Imbas dari gaya hidup mewah yang sering diumbar oleh pejabat dan keluarganya adalah para pejabat tersebut harus rela dicopot dari jabatannya bahkan dipecat dari instansi tempat mereka bekerja. Meski harusnya diproses sesuai hukum darimana perolehan harta sebesar itu. Seharusnya ada upaya tegas penguasa kepada para pegawai yang diduga memiliki harta tidak wajar ketika awal menjabat dan saat menjabat. Namun kepemimpinan ala sekuler kapitalisme yang hanya mengedapankan orientasi capaian materi membuat para penguasan bersikap reaksioner mengatasi masalah tersebut. Mereka memutuskan menonaktifkan para pejabat yang dirinya maupun keluarganya melakukan flexing. Tentu keputusan ini terasa aneh, bisa jadi keputusan ini diambil untuk menjaga citra penguasa agar terlihat seolah mereka bergerak cepat dan berusaha menindak pegawainya yang menyeleweng. Padahal tindakan yang seharusnya dilakukan ialah memeriksa sumber keuangannya. Jika memang berasal dari hasil yang haram, baru diputuskan hukumannya.

Fakta keluarga pejabat flexing ini semakin membuktikan bahwa para pejabat dalam sistem sekuler kapitalisme miskin akhlak. Dikala masyarakat hidup dalam kesusahan, mereka justru berlomba-lomba meraup kekayaan dengan memanfaatkan jabatan mereka. Kekayaan tersebut bisa mereka peroleh baik melalui korupsi, pencucian uang, suap dan lain sebagainya. Kehidupan yang mereka tampillkan pun melukai hati rakyat. Mereka memamerkan harta kekayaan yang mereka miliki, sementara di luar sana masih banyak warga yang mati karena kelaparan. Sungguh kondisi ini sangat miris.
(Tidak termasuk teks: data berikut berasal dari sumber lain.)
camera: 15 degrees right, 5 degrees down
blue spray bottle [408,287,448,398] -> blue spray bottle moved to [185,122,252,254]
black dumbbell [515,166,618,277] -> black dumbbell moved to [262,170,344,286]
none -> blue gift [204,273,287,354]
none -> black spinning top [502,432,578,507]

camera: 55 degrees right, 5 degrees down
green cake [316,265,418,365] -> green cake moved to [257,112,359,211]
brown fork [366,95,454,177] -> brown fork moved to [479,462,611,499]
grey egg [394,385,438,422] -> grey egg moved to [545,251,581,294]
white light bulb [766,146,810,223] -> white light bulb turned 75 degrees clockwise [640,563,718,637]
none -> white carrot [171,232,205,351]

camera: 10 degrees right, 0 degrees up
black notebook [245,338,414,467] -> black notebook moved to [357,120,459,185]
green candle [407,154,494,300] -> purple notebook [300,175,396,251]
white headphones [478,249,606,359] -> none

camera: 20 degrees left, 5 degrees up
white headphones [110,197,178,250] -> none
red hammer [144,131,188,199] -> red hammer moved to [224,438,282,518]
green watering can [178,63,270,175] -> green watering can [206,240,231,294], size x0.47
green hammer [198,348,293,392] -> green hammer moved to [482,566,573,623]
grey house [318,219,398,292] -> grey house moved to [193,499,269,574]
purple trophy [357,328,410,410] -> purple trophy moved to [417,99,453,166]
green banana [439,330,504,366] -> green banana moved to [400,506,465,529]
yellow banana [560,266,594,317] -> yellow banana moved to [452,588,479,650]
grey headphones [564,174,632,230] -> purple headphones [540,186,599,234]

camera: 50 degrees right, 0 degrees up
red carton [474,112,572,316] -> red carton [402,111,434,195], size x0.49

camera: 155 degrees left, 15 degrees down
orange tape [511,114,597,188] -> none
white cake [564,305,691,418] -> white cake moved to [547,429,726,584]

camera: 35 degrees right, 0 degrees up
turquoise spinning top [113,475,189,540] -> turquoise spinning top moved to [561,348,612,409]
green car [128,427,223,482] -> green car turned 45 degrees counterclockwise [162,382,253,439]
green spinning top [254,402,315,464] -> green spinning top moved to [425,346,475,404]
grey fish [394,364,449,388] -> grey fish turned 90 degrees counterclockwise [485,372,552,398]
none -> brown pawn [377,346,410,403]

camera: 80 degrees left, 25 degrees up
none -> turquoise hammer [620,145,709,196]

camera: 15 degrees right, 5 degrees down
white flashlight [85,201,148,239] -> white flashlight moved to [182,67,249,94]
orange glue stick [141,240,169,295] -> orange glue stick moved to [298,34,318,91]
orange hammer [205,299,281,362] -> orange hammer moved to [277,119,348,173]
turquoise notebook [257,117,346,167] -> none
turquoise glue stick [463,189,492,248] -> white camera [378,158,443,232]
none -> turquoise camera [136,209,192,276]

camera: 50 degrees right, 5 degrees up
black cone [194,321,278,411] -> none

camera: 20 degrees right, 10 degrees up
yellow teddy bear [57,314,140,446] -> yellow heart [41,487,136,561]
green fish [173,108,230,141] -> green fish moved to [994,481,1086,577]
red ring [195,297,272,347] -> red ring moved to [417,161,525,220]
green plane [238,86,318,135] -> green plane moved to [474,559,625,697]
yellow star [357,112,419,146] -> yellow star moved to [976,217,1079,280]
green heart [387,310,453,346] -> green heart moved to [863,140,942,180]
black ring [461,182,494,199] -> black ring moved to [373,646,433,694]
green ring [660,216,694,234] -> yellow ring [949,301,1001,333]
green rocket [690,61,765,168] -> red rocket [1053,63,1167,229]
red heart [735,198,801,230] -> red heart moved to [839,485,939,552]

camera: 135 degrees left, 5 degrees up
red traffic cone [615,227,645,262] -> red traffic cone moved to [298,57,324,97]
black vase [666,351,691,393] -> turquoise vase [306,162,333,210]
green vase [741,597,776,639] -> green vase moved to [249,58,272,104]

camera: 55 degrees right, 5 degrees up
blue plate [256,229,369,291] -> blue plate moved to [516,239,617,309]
Dalam sistem kehidupan Islam, seandainya didapati ada pejabat yang korupsi dan hal tersebut menjadikan memiliki harta yang melimpah ruah. Negara Islam memiliki mekanisme khas untuk mengatasinya. Islam tidak melarang individu termasuk pejabat negara menjadi orang kaya. Tentu kekayaan yang berasal dari transaksi muamalah yang halal. Meski kaya secara halal, sebagai publik pigur seharusnya para pejabat menjadi teladan untuk hidup sederhana. 

Untuk mengetahui apakah pejabat dalam instansi pemerintahan melakukan kecurangan atau tidak. Maka ada pengawasan ketat dari Badan Pengawasan/ Pemeriksa Keuangan. Hal tersebut dijelaskan oleh Syaikh Abdul Qodim Zallum dalam kitabnya Al Amwal fi Daulah Khilfah. Pada masa Khalifah Umar bin Khatab, beliau pernah mengangangkat pengawas yaitu Muhammad bin Maslamah yang bertugas mengawasi kekayaan para pejabat. Petugas atau badan ini akan melakukan pembuktian terbalik kepada para pejabat atau pihak siapa pun yang diduga melakukan tindak korupsi. Pembuktian terbalik adalah menghitung kekayaan pejabat di awal dan diakhir jabatannya. Bila terdapat kenaikan tidak wajar  pejabat yang bersangkutan diminta membuktikan sendiri bahwa kekayaan yang dimilikinya diperoleh dengan cara yang halal. Jika pelaku tidak sanggup membuktikan harta kekayaan tersebut, maka kelebihan harta itu termasuk harta ghulul yang wajib diberikan kepada Baitul Mal pos kepemilikan negara.

Rosulullah Saw bersabda: “Siapa saja yang kami angkat untuk satu tugas dan telah kami tetapkan pemberian (gaji) untuk dia maka apa yang dia ambil setelah itu adalah harta ghulul”. (HR Abu Dawud, Ibnu Khuzaimah dan al-Hakim). Tak hanya itu pelaku korupsi akan mendapat sanksi ta’zir karena telah merugikan negara. Hukuman dapat berupa tasyhir (pewartaan/ekspos), denda, penjara yang lama bahkan bisa sampai hukuman mati. Vonis ini disesuaikan dengan tingkat dan dampak korupsinya. Begitulah sistem Islam menindak para koruptor yang bernafsu mengejar harta kekayaan demi memuaskan gaya hidup hedon mereka.